Rusya’da muhalefetin önde gelen ismi olan ve geçen hafta Almanya’dan Rusya’ya dönüşte gözaltına alınan Alaksey Navalny’nin tutuklanmasına yönelik protesto gösterileri, son 8-9 yılın en geniş katılımlı eylemlerine dönüştü. On binlerce kişinin katıldığı bu gösteriler, 2011 parlamento seçimlerine hile karıştırıldığı iddialarının ardından patlak veren gösterilerden bu yana en büyük protesto gösterileri olma özelliğini taşıyor.

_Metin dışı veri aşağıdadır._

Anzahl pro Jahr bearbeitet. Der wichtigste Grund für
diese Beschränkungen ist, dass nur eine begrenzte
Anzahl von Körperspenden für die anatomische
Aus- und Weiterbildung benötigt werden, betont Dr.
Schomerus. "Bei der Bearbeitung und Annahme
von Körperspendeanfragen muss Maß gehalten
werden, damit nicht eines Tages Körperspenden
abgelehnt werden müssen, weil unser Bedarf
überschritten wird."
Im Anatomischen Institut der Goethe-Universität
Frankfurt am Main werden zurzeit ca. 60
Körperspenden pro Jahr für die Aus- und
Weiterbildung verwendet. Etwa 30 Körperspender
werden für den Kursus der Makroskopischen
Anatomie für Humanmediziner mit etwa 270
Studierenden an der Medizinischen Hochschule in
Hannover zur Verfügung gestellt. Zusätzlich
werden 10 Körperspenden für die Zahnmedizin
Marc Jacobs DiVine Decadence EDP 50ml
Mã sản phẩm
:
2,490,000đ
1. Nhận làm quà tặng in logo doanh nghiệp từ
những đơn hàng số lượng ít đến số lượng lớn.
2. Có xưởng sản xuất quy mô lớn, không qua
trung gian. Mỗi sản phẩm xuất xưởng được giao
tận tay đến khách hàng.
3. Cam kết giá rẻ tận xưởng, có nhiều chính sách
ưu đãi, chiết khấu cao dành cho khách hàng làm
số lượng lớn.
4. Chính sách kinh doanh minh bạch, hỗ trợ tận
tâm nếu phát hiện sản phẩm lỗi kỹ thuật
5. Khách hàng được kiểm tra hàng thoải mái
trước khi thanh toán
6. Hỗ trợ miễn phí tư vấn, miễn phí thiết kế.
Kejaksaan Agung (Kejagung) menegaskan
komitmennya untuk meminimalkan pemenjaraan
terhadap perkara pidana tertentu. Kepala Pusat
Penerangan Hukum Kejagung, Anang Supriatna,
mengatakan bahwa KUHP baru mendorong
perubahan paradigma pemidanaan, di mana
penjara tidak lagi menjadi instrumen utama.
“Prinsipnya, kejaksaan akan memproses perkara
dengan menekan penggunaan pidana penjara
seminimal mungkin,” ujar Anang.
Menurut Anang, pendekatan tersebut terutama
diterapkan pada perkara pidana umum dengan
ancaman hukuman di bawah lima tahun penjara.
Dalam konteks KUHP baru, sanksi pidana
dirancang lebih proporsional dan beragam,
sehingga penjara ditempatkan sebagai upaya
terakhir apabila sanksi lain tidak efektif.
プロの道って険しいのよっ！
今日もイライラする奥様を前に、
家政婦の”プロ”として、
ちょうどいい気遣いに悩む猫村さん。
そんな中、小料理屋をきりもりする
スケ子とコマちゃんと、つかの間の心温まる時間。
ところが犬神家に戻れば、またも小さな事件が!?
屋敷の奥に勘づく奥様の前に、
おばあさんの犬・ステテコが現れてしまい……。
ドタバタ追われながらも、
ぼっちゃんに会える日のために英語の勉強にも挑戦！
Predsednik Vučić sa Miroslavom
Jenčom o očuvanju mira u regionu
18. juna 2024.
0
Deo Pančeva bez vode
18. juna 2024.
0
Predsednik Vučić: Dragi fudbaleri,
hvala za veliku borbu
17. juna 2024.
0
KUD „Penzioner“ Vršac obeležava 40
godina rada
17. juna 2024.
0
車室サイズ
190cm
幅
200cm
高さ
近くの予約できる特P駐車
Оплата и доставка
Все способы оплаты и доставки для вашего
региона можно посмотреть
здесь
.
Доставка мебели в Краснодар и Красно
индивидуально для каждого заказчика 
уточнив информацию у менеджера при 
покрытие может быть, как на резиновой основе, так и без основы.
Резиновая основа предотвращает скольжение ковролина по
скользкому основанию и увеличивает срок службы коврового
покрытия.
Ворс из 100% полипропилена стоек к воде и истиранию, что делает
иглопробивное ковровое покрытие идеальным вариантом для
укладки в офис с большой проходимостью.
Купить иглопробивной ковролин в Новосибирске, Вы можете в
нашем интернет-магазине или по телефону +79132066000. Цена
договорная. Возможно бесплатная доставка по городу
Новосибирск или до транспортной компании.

Navalny, Rusya’ya dönüşünden kısa süre önce hazırladığı ve Putin’in Karadeniz kıyısındaki Gelencik’te zimmetine geçirdiği paralarla saray yaptırdığı iddiasını içeren bir videoyu, tutuklanmasından hemen sonra yayına koydurttu. Bu, Navalny’nin, doğrudan Putin’i hedef alan ilk yayınıydı ve Kremlin yönetimi, iddiaları reddetti. Ancak gösterilerin Navalny’nin tutuklanması ve Putin’in sarayı iddialarından daha derin nedenleri var.
Kırım etkisi zayıfladı
Öncelikli olarak, ülkede uzun süredir devam eden ve salgının derinleştirdiği ekonomik durgunluk, kitlelerin tepkisine neden oluyor. Rusya’nın 2014’te Ukrayna’daki krize müdahale edip Ukrayna’nın Kırım Yarımadası’nı ilhak etmesi, uluslararası kamuoyunun tepkisine neden olsa da Rusya’da Putin’e desteği rekor düzeye çıkarmıştı. Bunun ardından Batılı ülkelerin Rusya’ya yaptırım uygulamaları, kitlelerin Putin’e daha sıkı bağlanmasına neden olmuştu. Son gösteriler, bu “Kırım etkisinin” epey zayıfladığını gösteriyor. İkincisi, ekonomik sıkıntıların yanı sıra, merkez-çevre ilişkilerinde son zamanlarda sıkıntılar ortaya çıkmaya başlamıştı. Bunun en somut göstergesi, Kremlin’in geçen yıl doğudaki Habarovsk ilinde seçilmiş valinin yerine atadığı kayyıma yönelik protestolardı. Üçüncüsü, Putin Rusya’da halen toplumun büyük kesimi tarafından, ülkeyi 90’lı yıllardaki ekonomik ve toplumsal çöküşten kurtaran isim olarak görülüyor. Ama, bugün 25 yaşındaki bir Rus genci, 90’ları hatırlamıyor ve “değişim” söylemlerine daha açık durumda. Büyük şehirlerde yaşayıp dış dünyayla iletişim halinde olanlar da öyle. Bu nedenle, Navalny’nin destekçilerinin asıl olarak 90’ları hatırlamayan genç kesimden ve büyük şehirlerden olması, tesadüf değil. Dolayısıyla, “Rus halkı Putin’e karşı” demek, gerçeğe ters olsa da protestoların toplumun dinamik kesimlerini içerdiği söylenebilir. Bir diğer konu, ABD’nin etkisi: Kremlin’e yakın çevreler, Navalny’nin Almanya’da olduğu dönemde ABD tarafından dolduruşa getirildiğini ve bir ABD projesi olduğunu söylüyor ve Biden’ın göreve gelir gelmez protestoların başladığına dikkat çekiyor.